23 December – Singapore Flyer stops for six hours due to technical problems.

Date unknown
 The 1st phase of the Deep Tunnel Sewerage System is completed.
 The Singapore Totalisator Board is renamed to Tote Board.
 The Common Services Tunnel is completed.

Deaths 
 4 January – Jimmy Nah, Singaporean comedian and actor (b. 1967).
 7 January – Robert Chandran, Singaporean businessman (b. 1950).
 8 February – Chua Ek Kay, Singaporean artist (b. 1947).
 28 March – Myint Thein, Myanmar activist (b. 1947).
 12 May – Choo Hwee Lim, music pioneer (b. 1931).
 20 May – Ali Sadikin, Indonesian politician (b. 1928).
 28 June – Gregory Yong, second archbishop of Singapore from 1977 to 2000 (b. 1925).
 14 July – Ong Chit Chung, Singaporean politician and historian, MP for Jurong GRC for Bukit Batok (b. 1949).
 28 July – Syahrir, Indonesian economist (b. 1945).
 5 September – Constance Mary Turnbull, author of A History of Singapore (b. 1927).
 6 September – Nicole Lai, singer (b. 1974).

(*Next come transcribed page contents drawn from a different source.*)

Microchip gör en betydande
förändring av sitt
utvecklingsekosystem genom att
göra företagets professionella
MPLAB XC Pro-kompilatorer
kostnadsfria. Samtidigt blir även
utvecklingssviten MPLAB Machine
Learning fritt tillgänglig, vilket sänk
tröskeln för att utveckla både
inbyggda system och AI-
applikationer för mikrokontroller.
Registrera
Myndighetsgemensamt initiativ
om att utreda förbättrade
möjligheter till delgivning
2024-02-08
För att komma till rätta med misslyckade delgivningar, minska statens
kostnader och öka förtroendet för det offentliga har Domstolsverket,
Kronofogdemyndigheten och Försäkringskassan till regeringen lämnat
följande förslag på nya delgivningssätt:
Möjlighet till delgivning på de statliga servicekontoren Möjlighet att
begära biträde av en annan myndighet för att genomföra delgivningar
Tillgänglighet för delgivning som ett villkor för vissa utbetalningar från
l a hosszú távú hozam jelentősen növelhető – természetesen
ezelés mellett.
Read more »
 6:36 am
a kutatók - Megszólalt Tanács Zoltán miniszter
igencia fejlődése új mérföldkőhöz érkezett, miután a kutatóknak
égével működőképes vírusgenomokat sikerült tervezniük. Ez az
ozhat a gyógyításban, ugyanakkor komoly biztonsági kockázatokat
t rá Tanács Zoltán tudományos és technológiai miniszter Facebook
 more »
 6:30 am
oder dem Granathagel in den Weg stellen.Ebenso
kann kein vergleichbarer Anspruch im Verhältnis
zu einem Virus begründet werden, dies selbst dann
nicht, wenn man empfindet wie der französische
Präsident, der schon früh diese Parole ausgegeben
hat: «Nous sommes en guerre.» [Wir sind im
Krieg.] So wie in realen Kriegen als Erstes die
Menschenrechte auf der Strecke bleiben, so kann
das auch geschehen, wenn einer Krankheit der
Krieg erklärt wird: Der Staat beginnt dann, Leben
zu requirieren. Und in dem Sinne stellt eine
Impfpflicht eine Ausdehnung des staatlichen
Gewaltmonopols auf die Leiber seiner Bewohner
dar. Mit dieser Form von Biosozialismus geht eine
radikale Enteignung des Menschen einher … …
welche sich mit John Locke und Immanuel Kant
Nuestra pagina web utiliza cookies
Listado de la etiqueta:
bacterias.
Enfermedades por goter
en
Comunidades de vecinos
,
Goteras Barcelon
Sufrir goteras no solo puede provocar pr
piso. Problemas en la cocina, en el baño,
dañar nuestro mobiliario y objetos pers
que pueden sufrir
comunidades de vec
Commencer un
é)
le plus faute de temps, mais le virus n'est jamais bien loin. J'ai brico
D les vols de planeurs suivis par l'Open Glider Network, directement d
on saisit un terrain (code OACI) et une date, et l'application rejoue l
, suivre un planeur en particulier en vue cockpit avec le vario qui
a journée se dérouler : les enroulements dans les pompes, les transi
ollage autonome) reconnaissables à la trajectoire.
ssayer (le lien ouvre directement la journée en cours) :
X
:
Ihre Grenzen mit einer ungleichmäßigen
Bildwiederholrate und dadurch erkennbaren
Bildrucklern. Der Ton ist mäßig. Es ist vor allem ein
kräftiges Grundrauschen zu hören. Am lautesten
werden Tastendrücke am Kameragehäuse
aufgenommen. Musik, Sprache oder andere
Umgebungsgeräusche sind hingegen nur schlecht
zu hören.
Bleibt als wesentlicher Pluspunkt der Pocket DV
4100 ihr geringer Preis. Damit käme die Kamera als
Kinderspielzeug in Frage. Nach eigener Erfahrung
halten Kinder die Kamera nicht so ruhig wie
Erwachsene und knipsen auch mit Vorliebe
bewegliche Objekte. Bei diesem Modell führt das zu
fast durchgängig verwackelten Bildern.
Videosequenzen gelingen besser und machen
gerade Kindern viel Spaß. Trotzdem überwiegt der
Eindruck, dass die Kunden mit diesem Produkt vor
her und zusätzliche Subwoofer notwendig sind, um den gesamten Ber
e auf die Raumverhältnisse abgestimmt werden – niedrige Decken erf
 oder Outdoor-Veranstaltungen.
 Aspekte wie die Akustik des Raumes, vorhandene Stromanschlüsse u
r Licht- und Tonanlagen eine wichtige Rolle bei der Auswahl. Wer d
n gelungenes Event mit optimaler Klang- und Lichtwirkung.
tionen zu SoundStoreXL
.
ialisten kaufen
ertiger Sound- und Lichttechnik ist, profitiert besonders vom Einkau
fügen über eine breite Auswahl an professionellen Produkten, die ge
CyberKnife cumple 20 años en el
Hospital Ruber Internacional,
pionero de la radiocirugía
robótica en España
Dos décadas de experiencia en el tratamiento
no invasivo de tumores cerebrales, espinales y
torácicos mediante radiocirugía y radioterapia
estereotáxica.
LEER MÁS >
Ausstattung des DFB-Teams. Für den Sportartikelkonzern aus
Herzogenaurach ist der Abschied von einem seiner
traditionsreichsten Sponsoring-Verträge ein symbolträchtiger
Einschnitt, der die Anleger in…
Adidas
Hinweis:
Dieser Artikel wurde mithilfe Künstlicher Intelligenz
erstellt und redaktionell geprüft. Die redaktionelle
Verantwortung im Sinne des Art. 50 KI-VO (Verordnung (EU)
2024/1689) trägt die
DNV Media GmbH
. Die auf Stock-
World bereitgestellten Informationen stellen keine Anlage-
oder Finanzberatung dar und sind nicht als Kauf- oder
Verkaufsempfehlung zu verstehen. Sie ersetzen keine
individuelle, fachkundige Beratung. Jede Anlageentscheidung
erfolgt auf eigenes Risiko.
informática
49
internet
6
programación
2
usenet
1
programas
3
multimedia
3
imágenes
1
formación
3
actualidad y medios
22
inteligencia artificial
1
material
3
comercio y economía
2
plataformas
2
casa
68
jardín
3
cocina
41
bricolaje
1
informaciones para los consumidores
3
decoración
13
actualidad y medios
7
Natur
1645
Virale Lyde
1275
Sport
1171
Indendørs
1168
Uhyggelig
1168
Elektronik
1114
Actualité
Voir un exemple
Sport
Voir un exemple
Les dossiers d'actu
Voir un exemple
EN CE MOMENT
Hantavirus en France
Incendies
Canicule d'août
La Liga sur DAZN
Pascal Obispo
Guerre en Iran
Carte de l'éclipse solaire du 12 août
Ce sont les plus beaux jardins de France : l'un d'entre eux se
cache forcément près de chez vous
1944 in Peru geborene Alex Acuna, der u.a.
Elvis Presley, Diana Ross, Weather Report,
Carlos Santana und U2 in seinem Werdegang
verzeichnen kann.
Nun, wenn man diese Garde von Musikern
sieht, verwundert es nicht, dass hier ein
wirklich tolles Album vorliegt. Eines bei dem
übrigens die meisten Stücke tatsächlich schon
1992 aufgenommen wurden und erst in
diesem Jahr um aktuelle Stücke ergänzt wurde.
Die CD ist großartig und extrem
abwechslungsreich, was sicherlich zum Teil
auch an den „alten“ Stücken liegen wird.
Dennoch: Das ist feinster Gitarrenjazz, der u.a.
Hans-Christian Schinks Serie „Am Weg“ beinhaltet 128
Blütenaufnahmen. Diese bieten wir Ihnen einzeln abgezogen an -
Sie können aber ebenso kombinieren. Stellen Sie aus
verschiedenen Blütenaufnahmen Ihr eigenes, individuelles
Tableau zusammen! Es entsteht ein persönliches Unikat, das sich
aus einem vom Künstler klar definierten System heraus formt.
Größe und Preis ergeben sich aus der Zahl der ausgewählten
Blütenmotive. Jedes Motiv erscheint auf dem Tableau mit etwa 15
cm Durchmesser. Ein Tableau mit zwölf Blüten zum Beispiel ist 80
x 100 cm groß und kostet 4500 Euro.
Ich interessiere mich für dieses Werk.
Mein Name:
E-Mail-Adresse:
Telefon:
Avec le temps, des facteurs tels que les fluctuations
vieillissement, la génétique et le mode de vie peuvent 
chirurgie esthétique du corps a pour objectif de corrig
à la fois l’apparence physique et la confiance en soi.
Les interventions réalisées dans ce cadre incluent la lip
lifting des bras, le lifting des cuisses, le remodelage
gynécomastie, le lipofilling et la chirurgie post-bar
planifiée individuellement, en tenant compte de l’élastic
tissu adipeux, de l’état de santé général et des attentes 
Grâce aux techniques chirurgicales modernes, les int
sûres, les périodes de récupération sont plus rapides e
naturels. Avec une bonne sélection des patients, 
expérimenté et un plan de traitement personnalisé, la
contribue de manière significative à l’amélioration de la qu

 30 September – Joshua Benjamin Jeyaretnam, Singaporean politician and former Workers' Party secretary-general and Reform Party founder (b. 1926).
 3 October – Teo Soo Chuan, Singaporean businessman, President of Ngee Ann Kongsi (b. 1918).
 28 November – Lo Hwei Yen, Singaporean journalist, was a casualty in the November 2008 Mumbai attacks (b. 1980).
 5 December – Ho See Beng, union leader, Member of Parliament (b. 1918).